First of all, there was quite a stir amongst Rangers fans online about a decision by the BBC's editorial standards committee, which upheld a complaint that the BBC's referring to "old" and "new" Rangers was inaccurate. The trust was guided in its decision by Lord Nimmo Smith's report, which concluded for the purposes of the SPL dual contracts investigation that Rangers "the club" can be separated from its corporate identity (then Rangers Football Club plc).

This is entirely incompatible with Scots Law as BBC Scotland made clear in its statement on the ESC ruling.

We should bear in mind though that LNS was not ruling on Scots Law, but on the SPL definition of "football club," specifically as to whether The Rangers Football Club Ltd (formerly Sevco Scotland Ltd) had an interest in the case and a right to representation at the hearing.

LNS concluded that for the purposes of the SPL investigation, a "football club" is "an undertaking capable of being bought and sold."

Crucially, but usually overlooked though, LNS stated he was satisfied the "football club" has no legal personality separate from its owner and operator.

Which brings us to UEFA.

As we all know by now, UEFA define "football club" as "a legal entity responsible for the running of a football team," a much clearer definition than that of the SPL, which rather ineptly boils down to "a football club is a football club."

To meet the criteria for a UEFA license, the applicant must be a legal entity which is a member of a national association (12.1a), or has a contractual relationship with a member (12.1b).

In addition, this membership must have lasted for at least three consecutive years (12.2).

If we accept that Rangers is the same club (by the LNS definition), then "Rangers FC" will never qualify for a UEFA license.

It fails on three counts:
i) It is not a legal entity
ii) It is not a member of a national association
iii) Lacking legal personality, it cannot have a contractual relationship with a member.

The legal entity is The Rangers Football Club Ltd (formed May 2012).

The SFA member is The Rangers Football club Ltd.

"Rangers FC" does not have and cannot have a contractual relationship with The Rangers Football Club Ltd.

When The Rangers Football Club Ltd does eventually qualify for UEFA competition, the UEFA license will be issued to the club - The Rangers Football Club Ltd, which is a different legal entity to the previous club playing out of Ibrox.

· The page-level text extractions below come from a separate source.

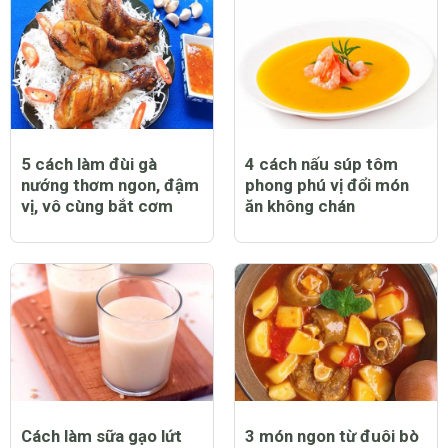
5 cách làm đùi gà
4 cách nấu súp tôm
nướng thơm ngon, đậm
phong phú vị đổi món
vị, vô cùng bắt cơm
ăn không chán
Cách làm sữa gạo lứt
3 món ngon từ đuôi bò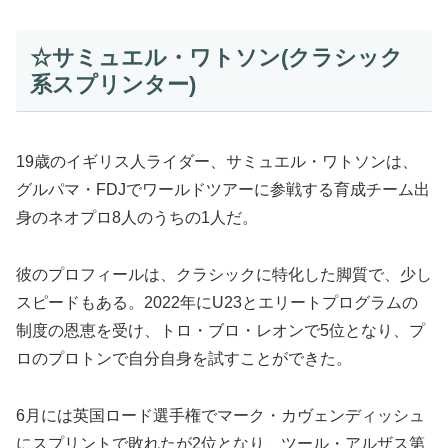
☆サミュエル・ワトソン(クラシック
系スプリンター)
19歳のイギリス人ライダー、サミュエル・ワトソンは、
グルパマ・FDJでワールドツアーに参戦する育成チーム出
身のネオプロ8人のうちの1人だ。
彼のプロフィールは、クラシックに特化した脚質で、少し
スピードもある。2022年にU23とエリートプログラムの
制度の恩恵を受け、トロ・ブロ・レオンで5位となり、プ
ロのプロトンで自分自身を試すことができた。
6月には英国ロード選手権でマーク・カヴェンディッシュ
にスプリントで敗れたが2位となり、ツール・アルザス第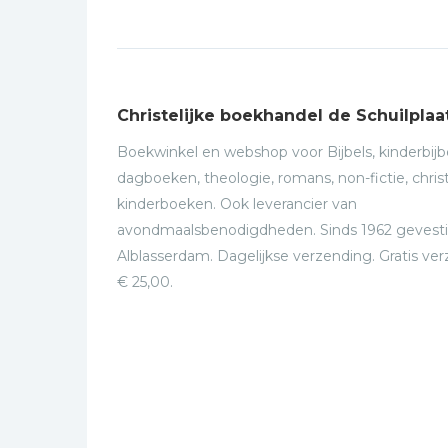
Christelijke boekhandel de Schuilplaa
Boekwinkel en webshop voor Bijbels, kinderbijbe
dagboeken, theologie, romans, non-fictie, christ
kinderboeken. Ook leverancier van
avondmaalsbenodigdheden. Sinds 1962 gevesti
Alblasserdam. Dagelijkse verzending. Gratis ve
€ 25,00.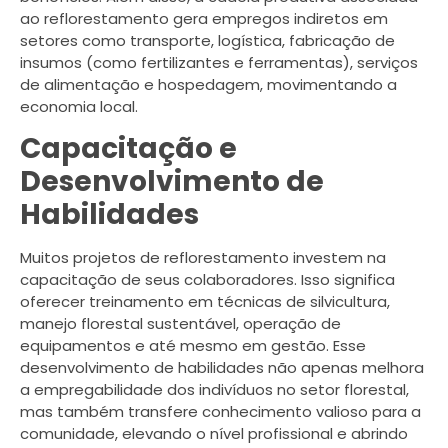
ao reflorestamento gera empregos indiretos em
setores como transporte, logística, fabricação de
insumos (como fertilizantes e ferramentas), serviços
de alimentação e hospedagem, movimentando a
economia local.
Capacitação e
Desenvolvimento de
Habilidades
Muitos projetos de reflorestamento investem na
capacitação de seus colaboradores. Isso significa
oferecer treinamento em técnicas de silvicultura,
manejo florestal sustentável, operação de
equipamentos e até mesmo em gestão. Esse
desenvolvimento de habilidades não apenas melhora
a empregabilidade dos indivíduos no setor florestal,
mas também transfere conhecimento valioso para a
comunidade, elevando o nível profissional e abrindo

Last week, UEFA issued co-efficient points to those clubs which will be playing in the qualifying rounds of their competitions this summer.

Derry City, a different legal entity to the old Derry City which went under in 2009, were awarded the FAI base co-efficient points and these were not added to the points gained by the old Derry City.

It is now looking more likely than ever that under Article 12 of UEFA's Club Licensing and Financial Fair Play rules, they can only regard The Rangers FC as a brand new club.